> EXERCISE BRIEF
Restate the listing exactly and in full.
%%
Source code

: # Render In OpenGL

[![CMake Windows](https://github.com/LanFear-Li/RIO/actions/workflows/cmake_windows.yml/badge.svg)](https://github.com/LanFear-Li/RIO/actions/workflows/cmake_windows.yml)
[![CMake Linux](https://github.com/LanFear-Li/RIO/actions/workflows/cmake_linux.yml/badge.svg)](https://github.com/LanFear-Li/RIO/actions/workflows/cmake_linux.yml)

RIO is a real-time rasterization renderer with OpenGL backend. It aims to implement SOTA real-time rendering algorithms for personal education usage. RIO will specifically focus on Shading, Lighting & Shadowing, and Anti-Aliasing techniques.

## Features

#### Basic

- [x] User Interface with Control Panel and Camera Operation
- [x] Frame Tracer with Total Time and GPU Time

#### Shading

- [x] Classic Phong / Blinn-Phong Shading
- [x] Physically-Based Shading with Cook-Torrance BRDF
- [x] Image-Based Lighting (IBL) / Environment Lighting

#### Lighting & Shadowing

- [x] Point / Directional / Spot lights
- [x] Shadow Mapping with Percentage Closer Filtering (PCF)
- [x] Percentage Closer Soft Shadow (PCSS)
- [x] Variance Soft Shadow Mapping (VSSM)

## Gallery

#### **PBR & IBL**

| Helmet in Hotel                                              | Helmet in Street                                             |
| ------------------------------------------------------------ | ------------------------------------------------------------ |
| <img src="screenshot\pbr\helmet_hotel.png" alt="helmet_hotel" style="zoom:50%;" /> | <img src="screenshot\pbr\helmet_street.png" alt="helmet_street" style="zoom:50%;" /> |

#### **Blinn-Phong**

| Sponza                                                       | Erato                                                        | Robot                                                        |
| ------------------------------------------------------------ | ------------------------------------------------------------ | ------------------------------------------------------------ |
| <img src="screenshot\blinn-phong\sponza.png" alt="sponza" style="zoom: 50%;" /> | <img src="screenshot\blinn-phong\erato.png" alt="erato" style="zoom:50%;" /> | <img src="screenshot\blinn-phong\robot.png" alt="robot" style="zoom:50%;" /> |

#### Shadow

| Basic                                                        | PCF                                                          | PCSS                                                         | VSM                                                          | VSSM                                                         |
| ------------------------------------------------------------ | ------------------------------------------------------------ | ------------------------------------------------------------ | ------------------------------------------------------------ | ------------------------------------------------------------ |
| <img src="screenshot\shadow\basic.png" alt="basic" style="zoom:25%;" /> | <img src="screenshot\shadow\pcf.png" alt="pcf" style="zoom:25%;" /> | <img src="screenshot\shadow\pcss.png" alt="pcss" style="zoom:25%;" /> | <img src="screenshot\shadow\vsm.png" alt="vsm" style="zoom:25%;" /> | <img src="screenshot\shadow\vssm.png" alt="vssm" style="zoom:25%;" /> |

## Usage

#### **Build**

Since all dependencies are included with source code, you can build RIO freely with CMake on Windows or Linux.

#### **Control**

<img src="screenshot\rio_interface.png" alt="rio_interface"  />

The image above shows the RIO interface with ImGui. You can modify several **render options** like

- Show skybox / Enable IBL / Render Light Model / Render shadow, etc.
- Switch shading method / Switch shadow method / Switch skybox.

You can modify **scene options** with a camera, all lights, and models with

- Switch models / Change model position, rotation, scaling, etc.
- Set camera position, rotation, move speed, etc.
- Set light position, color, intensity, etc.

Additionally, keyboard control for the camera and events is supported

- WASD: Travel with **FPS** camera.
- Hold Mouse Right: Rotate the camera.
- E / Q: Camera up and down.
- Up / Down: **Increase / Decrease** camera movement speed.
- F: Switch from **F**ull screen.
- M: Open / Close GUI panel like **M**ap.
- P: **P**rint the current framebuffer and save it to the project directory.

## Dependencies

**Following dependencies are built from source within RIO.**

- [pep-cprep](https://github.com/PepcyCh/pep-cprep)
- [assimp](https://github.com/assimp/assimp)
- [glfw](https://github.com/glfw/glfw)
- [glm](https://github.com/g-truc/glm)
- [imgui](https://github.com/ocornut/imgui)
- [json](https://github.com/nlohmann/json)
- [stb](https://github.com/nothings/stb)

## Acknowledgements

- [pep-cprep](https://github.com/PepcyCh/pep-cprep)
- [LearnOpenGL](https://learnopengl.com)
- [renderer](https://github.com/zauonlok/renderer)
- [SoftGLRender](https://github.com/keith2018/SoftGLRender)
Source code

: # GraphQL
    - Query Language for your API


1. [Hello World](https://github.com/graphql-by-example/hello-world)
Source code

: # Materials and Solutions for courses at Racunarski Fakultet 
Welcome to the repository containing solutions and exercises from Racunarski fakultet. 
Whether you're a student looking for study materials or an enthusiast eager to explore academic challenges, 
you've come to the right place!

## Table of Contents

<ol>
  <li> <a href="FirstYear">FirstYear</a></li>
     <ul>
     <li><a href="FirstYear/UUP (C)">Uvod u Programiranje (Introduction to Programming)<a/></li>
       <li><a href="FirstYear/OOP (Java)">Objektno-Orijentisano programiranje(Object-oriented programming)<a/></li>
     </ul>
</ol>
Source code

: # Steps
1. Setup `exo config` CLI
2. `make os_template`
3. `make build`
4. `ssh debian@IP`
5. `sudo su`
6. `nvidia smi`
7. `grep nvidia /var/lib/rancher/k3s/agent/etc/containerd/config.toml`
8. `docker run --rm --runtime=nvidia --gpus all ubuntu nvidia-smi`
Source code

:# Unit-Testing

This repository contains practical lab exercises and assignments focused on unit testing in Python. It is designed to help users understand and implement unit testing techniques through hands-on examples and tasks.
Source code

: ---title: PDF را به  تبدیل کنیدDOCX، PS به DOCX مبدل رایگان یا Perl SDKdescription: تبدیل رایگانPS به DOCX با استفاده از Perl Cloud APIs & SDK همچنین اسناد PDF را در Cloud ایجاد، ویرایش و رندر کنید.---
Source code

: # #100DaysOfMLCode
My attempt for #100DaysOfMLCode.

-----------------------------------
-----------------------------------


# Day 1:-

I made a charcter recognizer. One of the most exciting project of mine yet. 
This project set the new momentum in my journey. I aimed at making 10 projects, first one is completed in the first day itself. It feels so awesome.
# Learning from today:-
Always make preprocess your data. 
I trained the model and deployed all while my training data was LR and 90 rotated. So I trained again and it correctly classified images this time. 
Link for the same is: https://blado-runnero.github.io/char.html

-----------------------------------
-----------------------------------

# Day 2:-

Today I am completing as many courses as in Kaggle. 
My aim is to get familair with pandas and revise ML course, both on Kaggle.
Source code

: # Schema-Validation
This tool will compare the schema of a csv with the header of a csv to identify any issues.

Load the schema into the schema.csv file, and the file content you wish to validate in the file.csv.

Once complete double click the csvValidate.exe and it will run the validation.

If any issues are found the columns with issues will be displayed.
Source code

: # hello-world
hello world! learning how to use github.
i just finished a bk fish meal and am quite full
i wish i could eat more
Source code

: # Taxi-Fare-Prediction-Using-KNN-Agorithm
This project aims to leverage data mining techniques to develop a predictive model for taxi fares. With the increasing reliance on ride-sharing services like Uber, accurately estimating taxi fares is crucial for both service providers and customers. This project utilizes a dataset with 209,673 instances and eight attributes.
%%
> TASK RESPONSE
Source code

: # Render In OpenGL

[![CMake Windows](https://github.com/LanFear-Li/RIO/actions/workflows/cmake_windows.yml/badge.svg)](https://github.com/LanFear-Li/RIO/actions/workflows/cmake_windows.yml)
[![CMake Linux](https://github.com/LanFear-Li/RIO/actions/workflows/cmake_linux.yml/badge.svg)](https://github.com/LanFear-Li/RIO/actions/workflows/cmake_linux.yml)

RIO is a real-time rasterization renderer with OpenGL backend. It aims to implement SOTA real-time rendering algorithms for personal education usage. RIO will specifically focus on Shading, Lighting & Shadowing, and Anti-Aliasing techniques.

## Features

#### Basic

- [x] User Interface with Control Panel and Camera Operation
- [x] Frame Tracer with Total Time and GPU Time

#### Shading

- [x] Classic Phong / Blinn-Phong Shading
- [x] Physically-Based Shading with Cook-Torrance BRDF
- [x] Image-Based Lighting (IBL) / Environment Lighting

#### Lighting & Shadowing

- [x] Point / Directional / Spot lights
- [x] Shadow Mapping with Percentage Closer Filtering (PCF)
- [x] Percentage Closer Soft Shadow (PCSS)
- [x] Variance Soft Shadow Mapping (VSSM)

## Gallery

#### **PBR & IBL**

| Helmet in Hotel                                              | Helmet in Street                                             |
| ------------------------------------------------------------ | ------------------------------------------------------------ |
| <img src="screenshot\pbr\helmet_hotel.png" alt="helmet_hotel" style="zoom:50%;" /> | <img src="screenshot\pbr\helmet_street.png" alt="helmet_street" style="zoom:50%;" /> |

#### **Blinn-Phong**

| Sponza                                                       | Erato                                                        | Robot                                                        |
| ------------------------------------------------------------ | ------------------------------------------------------------ | ------------------------------------------------------------ |
| <img src="screenshot\blinn-phong\sponza.png" alt="sponza" style="zoom: 50%;" /> | <img src="screenshot\blinn-phong\erato.png" alt="erato" style="zoom:50%;" /> | <img src="screenshot\blinn-phong\robot.png" alt="robot" style="zoom:50%;" /> |

#### Shadow

| Basic                                                        | PCF                                                          | PCSS                                                         | VSM                                                          | VSSM                                                         |
| ------------------------------------------------------------ | ------------------------------------------------------------ | ------------------------------------------------------------ | ------------------------------------------------------------ | ------------------------------------------------------------ |
| <img src="screenshot\shadow\basic.png" alt="basic" style="zoom:25%;" /> | <img src="screenshot\shadow\pcf.png" alt="pcf" style="zoom:25%;" /> | <img src="screenshot\shadow\pcss.png" alt="pcss" style="zoom:25%;" /> | <img src="screenshot\shadow\vsm.png" alt="vsm" style="zoom:25%;" /> | <img src="screenshot\shadow\vssm.png" alt="vssm" style="zoom:25%;" /> |

## Usage

#### **Build**

Since all dependencies are included with source code, you can build RIO freely with CMake on Windows or Linux.

#### **Control**

<img src="screenshot\rio_interface.png" alt="rio_interface"  />

The image above shows the RIO interface with ImGui. You can modify several **render options** like

- Show skybox / Enable IBL / Render Light Model / Render shadow, etc.
- Switch shading method / Switch shadow method / Switch skybox.

You can modify **scene options** with a camera, all lights, and models with

- Switch models / Change model position, rotation, scaling, etc.
- Set camera position, rotation, move speed, etc.
- Set light position, color, intensity, etc.

Additionally, keyboard control for the camera and events is supported

- WASD: Travel with **FPS** camera.
- Hold Mouse Right: Rotate the camera.
- E / Q: Camera up and down.
- Up / Down: **Increase / Decrease** camera movement speed.
- F: Switch from **F**ull screen.
- M: Open / Close GUI panel like **M**ap.
- P: **P**rint the current framebuffer and save it to the project directory.

## Dependencies

**Following dependencies are built from source within RIO.**

- [pep-cprep](https://github.com/PepcyCh/pep-cprep)
- [assimp](https://github.com/assimp/assimp)
- [glfw](https://github.com/glfw/glfw)
- [glm](https://github.com/g-truc/glm)
- [imgui](https://github.com/ocornut/imgui)
- [json](https://github.com/nlohmann/json)
- [stb](https://github.com/nothings/stb)

## Acknowledgements

- [pep-cprep](https://github.com/PepcyCh/pep-cprep)
- [LearnOpenGL](https://learnopengl.com)
- [renderer](https://github.com/zauonlok/renderer)
- [SoftGLRender](https://github.com/keith2018/SoftGLRender)
Source code

: # GraphQL
    - Query Language for your API


1. [Hello World](https://github.com/graphql-by-example/hello-world)
Source code

: # Materials and Solutions for courses at Racunarski Fakultet 
Welcome to the repository containing solutions and exercises from Racunarski fakultet. 
Whether you're a student looking for study materials or an enthusiast eager to explore academic challenges, 
you've come to the right place!

## Table of Contents

<ol>
  <li> <a href="FirstYear">FirstYear</a></li>
     <ul>
     <li><a href="FirstYear/UUP (C)">Uvod u Programiranje (Introduction to Programming)<a/></li>
       <li><a href="FirstYear/OOP (Java)">Objektno-Orijentisano programiranje(Object-oriented programming)<a/></li>
     </ul>
</ol>
Source code

: # Steps
1. Setup `exo config` CLI
2. `make os_template`
3. `make build`
4. `ssh debian@IP`
5. `sudo su`
6. `nvidia smi`
7. `grep nvidia /var/lib/rancher/k3s/agent/etc/containerd/config.toml`
8. `docker run --rm --runtime=nvidia --gpus all ubuntu nvidia-smi`
Source code

:# Unit-Testing

This repository contains practical lab exercises and assignments focused on unit testing in Python. It is designed to help users understand and implement unit testing techniques through hands-on examples and tasks.
Source code

: ---title: PDF را به  تبدیل کنیدDOCX، PS به DOCX مبدل رایگان یا Perl SDKdescription: تبدیل رایگانPS به DOCX با استفاده از Perl Cloud APIs & SDK همچنین اسناد PDF را در Cloud ایجاد، ویرایش و رندر کنید.---
Source code

: # #100DaysOfMLCode
My attempt for #100DaysOfMLCode.

-----------------------------------
-----------------------------------


# Day 1:-

I made a charcter recognizer. One of the most exciting project of mine yet. 
This project set the new momentum in my journey. I aimed at making 10 projects, first one is completed in the first day itself. It feels so awesome.
# Learning from today:-
Always make preprocess your data. 
I trained the model and deployed all while my training data was LR and 90 rotated. So I trained again and it correctly classified images this time. 
Link for the same is: https://blado-runnero.github.io/char.html

-----------------------------------
-----------------------------------

# Day 2:-

Today I am completing as many courses as in Kaggle. 
My aim is to get familair with pandas and revise ML course, both on Kaggle.
Source code

: # Schema-Validation
This tool will compare the schema of a csv with the header of a csv to identify any issues.

Load the schema into the schema.csv file, and the file content you wish to validate in the file.csv.

Once complete double click the csvValidate.exe and it will run the validation.

If any issues are found the columns with issues will be displayed.
Source code

: # hello-world
hello world! learning how to use github.
i just finished a bk fish meal and am quite full
i wish i could eat more
Source code

: # Taxi-Fare-Prediction-Using-KNN-Agorithm
This project aims to leverage data mining techniques to develop a predictive model for taxi fares. With the increasing reliance on ride-sharing services like Uber, accurately estimating taxi fares is crucial for both service providers and customers. This project utilizes a dataset with 209,673 instances and eight attributes.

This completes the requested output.